The pair issued a joint statement after the meeting announcing they had agreed to “chart a clear and well-defined road map, to be later announced, to complete all the necessary steps to carry out the election process in regard to the basis and laws as well as the executive steps and unifications of institutions”.
An action plan for the withdrawal of foreign forces from Libya was devised at a meeting for the 5+5 committee in Geneva last October. The committee met again in Cairo in November to finalise it.
Bathily, who met with Egyptian foreign minister Sameh Shoukry on Tuesday, said the latest talks were held to move forward on the plan devised in November, particularly with regards to the removal of foreign fighters.

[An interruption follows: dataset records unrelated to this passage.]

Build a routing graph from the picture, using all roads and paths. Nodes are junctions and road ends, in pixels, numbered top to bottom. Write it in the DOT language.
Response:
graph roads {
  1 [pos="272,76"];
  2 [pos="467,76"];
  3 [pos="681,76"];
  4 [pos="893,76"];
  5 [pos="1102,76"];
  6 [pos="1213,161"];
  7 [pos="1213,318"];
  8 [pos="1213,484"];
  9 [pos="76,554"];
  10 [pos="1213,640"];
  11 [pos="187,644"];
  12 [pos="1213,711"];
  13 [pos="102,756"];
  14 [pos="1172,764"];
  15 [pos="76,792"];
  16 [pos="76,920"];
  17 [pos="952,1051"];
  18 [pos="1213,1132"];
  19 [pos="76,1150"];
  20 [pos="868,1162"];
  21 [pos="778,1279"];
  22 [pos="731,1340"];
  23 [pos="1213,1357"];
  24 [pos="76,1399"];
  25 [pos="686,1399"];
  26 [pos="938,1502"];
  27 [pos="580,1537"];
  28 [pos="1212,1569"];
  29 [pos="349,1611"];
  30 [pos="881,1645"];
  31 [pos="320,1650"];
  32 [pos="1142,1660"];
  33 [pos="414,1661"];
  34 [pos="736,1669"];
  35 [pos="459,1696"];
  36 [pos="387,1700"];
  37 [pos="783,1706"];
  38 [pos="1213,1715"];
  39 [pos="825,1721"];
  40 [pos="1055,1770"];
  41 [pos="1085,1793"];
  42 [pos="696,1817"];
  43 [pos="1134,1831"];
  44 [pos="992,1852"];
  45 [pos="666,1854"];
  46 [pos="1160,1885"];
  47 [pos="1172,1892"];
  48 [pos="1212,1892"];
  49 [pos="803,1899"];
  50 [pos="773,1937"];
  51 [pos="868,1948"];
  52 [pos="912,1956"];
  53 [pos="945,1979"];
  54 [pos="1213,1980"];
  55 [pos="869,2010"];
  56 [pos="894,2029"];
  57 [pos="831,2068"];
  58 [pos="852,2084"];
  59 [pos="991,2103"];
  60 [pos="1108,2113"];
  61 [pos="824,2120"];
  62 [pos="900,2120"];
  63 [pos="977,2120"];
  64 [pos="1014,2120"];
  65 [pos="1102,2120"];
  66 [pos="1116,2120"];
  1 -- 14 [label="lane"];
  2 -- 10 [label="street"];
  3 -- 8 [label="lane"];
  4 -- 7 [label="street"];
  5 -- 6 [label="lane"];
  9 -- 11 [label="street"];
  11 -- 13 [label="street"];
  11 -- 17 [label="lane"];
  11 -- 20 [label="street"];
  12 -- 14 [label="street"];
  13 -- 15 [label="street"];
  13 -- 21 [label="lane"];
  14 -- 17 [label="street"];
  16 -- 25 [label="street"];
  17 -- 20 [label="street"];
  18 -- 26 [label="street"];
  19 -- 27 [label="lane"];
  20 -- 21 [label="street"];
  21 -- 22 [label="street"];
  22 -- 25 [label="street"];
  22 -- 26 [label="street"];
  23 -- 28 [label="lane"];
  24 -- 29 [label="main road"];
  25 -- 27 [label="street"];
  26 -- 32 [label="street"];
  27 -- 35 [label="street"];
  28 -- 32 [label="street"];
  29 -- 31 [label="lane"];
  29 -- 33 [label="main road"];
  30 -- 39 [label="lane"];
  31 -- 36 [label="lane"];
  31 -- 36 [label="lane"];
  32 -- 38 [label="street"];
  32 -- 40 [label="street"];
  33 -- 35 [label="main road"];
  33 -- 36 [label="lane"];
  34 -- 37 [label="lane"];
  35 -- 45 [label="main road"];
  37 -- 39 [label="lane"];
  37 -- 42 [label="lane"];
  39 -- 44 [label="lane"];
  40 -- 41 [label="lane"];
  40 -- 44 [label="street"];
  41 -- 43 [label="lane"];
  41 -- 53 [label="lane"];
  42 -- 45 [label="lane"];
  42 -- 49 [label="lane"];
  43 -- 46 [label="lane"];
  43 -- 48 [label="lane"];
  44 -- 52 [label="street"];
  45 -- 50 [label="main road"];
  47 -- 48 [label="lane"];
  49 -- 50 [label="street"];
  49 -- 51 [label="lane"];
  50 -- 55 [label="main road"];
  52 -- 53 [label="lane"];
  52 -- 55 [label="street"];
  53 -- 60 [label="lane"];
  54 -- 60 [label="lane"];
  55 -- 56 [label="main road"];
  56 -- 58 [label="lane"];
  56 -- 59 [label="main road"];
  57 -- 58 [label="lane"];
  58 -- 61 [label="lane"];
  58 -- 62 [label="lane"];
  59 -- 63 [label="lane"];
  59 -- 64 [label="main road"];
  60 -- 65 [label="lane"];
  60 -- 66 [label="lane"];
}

In a statement after the meeting with Bathily, Shoukry reiterated Egypt's unchanged position that general elections are the highest priority for Libya.
He warned that the heavy presence of foreign fighters in Libya has sent the country into chaos and that it must end.
Libya failed to hold general elections in 2021 due to disagreements over election laws among its various factions.
Since a popular uprising in 2011 ended in the death of autocrat Muammar Qaddafi, Libya has been torn by divisions and violence. Armed groups have sectioned off the country and wield significant influence over politicians.
Egypt has repeatedly endeavoured to broker a peace between both sides, hosting a number of peace talks over the years with limited progress. Cairo fears the heavy presence of militant groups and foreign mercenaries could spill over into its porous border with Libya.
Abdul Hamid Dbeibah, the head of one of Libya's two rival governments, said his Tripoli-based administration was ready to hold delayed elections this year, vowing that 2023 will be one of “elections and the unity of institutions”.